La mort d'un Marine a contraint l'armée américaine à révéler lundi l'existence d'une base équipée notamment d'artillerie dans le nord de l'Irak, près de la ligne de front avec le groupe État islamique, illustration d'une implication militaire américaine qui s'accentue.

Le sergent Louis Cardin, 27 ans, a été tué samedi par une roquette djihadiste à Makhmour, en Irak, dans une toute récente base avancée des Marines dont l'armée américaine n'avait pas encore annoncé l'existence.

À La Havane où il effectue une visite historique, le président américain Barack Obama a salué lundi la mémoire du soldat. Sa mort «nous rappelle que des membres des forces armées américaines consacrent leurs jours à défendre notre liberté et notre sécurité».

Mais le président américain n'a pas épilogué et c'est à un porte-parole militaire américain qu'il est revenu d'expliquer l'existence «depuis deux semaines» d'une base des Marines, à moins de 20 kilomètres des lignes djihadistes dans le nord de l'Irak.

Un détachement de près de 200 Marines équipés notamment de quatre canons de 155 mm a été déployé dans ce camp baptisé «Fire Base Bell», dans un rôle de «protection» des forces irakiennes, a expliqué le porte-parole, le colonel Steve Warren.

La base doit assurer la «protection» des milliers de soldats irakiens qui sont installés à proximité pour préparer l'offensive sur Mossoul, le bastion djihadiste du nord du pays. Ces militaires irakiens sont accompagnés par plusieurs dizaines de conseillers militaires américains, qui les aident pour la planification et l'organisation de cette grosse opération.

Le colonel Warren a assuré que le Pentagone s'apprêtait de toute façon à informer le public américain de ce déploiement, expliquant que la base n'était réellement opérationnelle que depuis vendredi.

«C'est la première fois» que les États-Unis établissent une base 100% américaine, qui n'est pas hébergée sur une base irakienne, mais à côté de celle-ci, «à quelques centaines de mètres», a-t-il reconnu. 

Inflexion de l'administration américaine 

Pour l'administration Obama, le sujet est sensible. Le président qui avait promis de mettre fin aux hostilités en Irak se retrouve contraint à la fin de son mandat d'intensifier l'effort de lutte contre les djihadistes dans ce pays.

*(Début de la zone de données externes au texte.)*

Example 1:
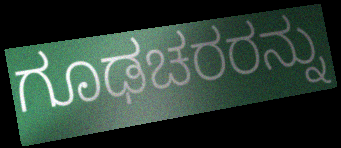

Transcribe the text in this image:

ಗೂಢಚರರನ್ನು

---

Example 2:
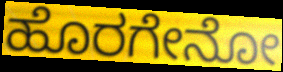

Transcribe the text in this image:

ಹೊರಗೇನೋ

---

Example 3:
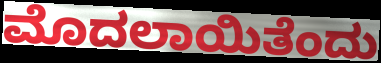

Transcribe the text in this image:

Et alors qu'il avait promis de ne pas déployer de troupes au sol, il est obligé de plus en plus d'écorner ce principe.

A l'automne, l'administration américaine a ainsi annoncé qu'elle envoyait en Irak une unité de forces spéciales, des soldats sur-entraînés à la lutte antiterroriste, pour mener des raids ponctuels contre les dirigeants de l'État islamique en Irak et en Syrie.

L'administration accepte également de plus en plus que les conseillers militaires américains qui aident les forces irakiennes se rapprochent du front, même s'ils continuent de rester à l'écart des combats.

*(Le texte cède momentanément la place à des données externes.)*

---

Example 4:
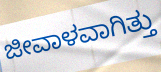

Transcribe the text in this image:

ಜೀವಾಳವಾಗಿತ್ತು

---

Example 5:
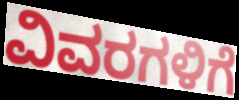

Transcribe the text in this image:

ವಿವರಗಳಿಗೆ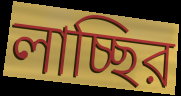
লাচ্ছির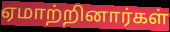
ஏமாற்றினார்கள்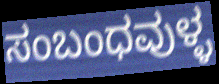
ಸಂಬಂಧವುಳ್ಳ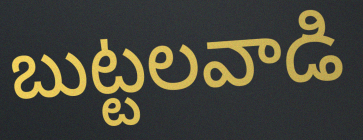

L'inflexion de l'administration américaine a son prix: le sergent Louis Cardin est le deuxième militaire américain à trouver la mort en Irak dans le cadre de la lutte contre le groupe EI, après la mort d'un soldat des très secrets commandos Delta en octobre, également dans le nord de l'Irak.

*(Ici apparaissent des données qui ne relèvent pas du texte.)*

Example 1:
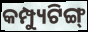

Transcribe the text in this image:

କମ୍ପ୍ୟୁଟିଙ୍ଗ୍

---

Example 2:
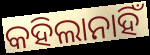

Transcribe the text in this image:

କହିଲାନାହିଁ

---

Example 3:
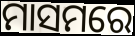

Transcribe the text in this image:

ମାସମରେ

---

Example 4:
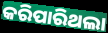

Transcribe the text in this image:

କରିପାରିଥଲା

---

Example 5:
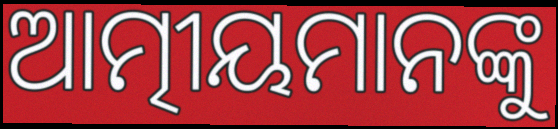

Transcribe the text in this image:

ଆତ୍ମୀୟମାନଙ୍କୁ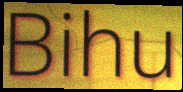
Bihu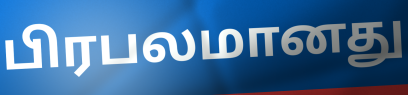
பிரபலமானது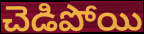
చెడిపోయి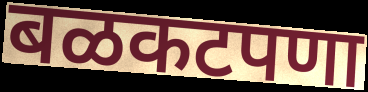
बळकटपणाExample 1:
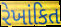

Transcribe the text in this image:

રેખાંકિત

La nouvelle position d'artillerie et le camp de l'armée irakienne voisin ont été pris pour cible à nouveau lundi matin par un petit groupe de combattants qui ont tiré à l'arme de petit calibre sans faire de blessés, a par ailleurs indiqué M. Warren: «Deux ennemis ont été tués, et le reste s'est enfui (...) Ils ne sont pas approchés assez pour faire des dommages».

L'administration américaine a décidé à l'automne dernier d'intensifier l'effort de guerre contre le groupe État islamique en Irak et en Syrie, appelant tous les pays de la coalition qu'elle dirige à en faire autant.

Elle continue d'afficher le principe du «pas de troupes sur le terrain», comptant sur les forces irakiennes et sur des groupes rebelles syriens pour reprendre les territoires conquis par les djihadistes.

Selon M. Warren, le déploiement des Marines ne change d'ailleurs pas le niveau de forces américaines en Irak, qui reste globalement à 3870 soldats.

L'administration Obama a désormais pour objectif affiché de reprendre Raqa en Syrie, et Mossoul en Irak, deux bastions du groupe État islamique.